Accountability
who takes responsibility for ai use or when things go wrong
When AI is part of the work, it is not always clear who answers for the result. This card is about who takes responsibility for AI use and for what happens when something goes wrong. A team pauses here because in journalism someone has to stand behind what is published.
Questions to explore
- Who is responsible when AI contributes to a published piece that turns out to be wrong?
- How do you make sure a person, not a tool, owns each final decision?
- What would your response be if an AI error caused real harm to a source or reader?
- Where does responsibility sit when several people and tools touched the same work?
- How do you explain to your audience who stands behind AI-assisted work?
Expert voices
“Who holds ultimate responsibility for content when AI was used for transcription, dubbing, or information gathering? Newsrooms may need dedicated AI check teams.”
“Be clear about who is responsible for the output. The answer is you, not the tech.”
“Who takes responsibility when AI makes an error or causes harm?”

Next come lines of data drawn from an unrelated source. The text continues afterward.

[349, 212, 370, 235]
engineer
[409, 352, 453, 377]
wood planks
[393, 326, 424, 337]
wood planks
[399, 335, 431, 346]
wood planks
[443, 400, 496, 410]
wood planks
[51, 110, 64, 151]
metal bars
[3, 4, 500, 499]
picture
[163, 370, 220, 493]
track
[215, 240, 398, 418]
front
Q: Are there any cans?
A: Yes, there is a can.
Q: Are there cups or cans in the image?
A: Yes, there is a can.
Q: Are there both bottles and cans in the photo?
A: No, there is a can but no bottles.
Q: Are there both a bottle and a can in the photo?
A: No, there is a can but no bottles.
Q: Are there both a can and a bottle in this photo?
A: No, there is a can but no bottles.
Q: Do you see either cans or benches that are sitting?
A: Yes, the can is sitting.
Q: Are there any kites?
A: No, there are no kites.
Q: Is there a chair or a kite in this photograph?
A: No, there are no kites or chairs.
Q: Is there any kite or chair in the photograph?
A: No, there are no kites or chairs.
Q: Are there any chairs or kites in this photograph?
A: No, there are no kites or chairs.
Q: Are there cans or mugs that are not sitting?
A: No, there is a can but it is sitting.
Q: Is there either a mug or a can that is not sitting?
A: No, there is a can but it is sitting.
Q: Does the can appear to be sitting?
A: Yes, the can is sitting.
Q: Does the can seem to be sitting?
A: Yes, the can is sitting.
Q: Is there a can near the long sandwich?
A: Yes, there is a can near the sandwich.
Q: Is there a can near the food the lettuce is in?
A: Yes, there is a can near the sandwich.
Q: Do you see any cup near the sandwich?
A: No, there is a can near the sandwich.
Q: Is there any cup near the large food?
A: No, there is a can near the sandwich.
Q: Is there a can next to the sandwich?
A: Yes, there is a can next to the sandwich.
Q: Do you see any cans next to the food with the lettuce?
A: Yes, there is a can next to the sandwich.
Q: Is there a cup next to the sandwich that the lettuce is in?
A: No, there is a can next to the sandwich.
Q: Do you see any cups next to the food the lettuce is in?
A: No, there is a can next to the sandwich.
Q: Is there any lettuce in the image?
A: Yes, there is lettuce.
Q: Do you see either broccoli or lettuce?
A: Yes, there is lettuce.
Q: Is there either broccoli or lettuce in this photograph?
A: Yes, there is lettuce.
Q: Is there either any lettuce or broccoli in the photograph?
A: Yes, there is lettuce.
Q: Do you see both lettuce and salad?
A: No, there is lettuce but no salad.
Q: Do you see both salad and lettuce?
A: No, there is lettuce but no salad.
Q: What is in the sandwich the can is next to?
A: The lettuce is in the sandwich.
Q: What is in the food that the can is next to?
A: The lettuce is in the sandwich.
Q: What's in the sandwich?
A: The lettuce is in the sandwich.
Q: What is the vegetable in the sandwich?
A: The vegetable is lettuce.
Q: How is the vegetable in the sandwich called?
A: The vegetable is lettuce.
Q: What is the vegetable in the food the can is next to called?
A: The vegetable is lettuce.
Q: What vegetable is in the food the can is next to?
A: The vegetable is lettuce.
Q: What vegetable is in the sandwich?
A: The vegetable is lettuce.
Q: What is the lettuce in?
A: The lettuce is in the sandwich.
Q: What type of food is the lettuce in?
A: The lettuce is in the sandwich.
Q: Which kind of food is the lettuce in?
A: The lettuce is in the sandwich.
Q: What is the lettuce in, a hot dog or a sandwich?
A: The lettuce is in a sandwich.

“Who maintains and updates your organizational AI guidelines? Policies need an assigned owner.”
Things to consider
- A tool cannot be held accountable, so a person always has to be.
- Shared work still needs a clear owner for the final result.
- Deciding who answers before a problem happens is easier than deciding after.
Pull Accountability when it is relevant and set it aside when it is not. Pair it with the other AI Conversations cards, lay them out on a table, and use the questions above to get everyone on the same page. Capture what you discuss on sticky notes or in a shared doc.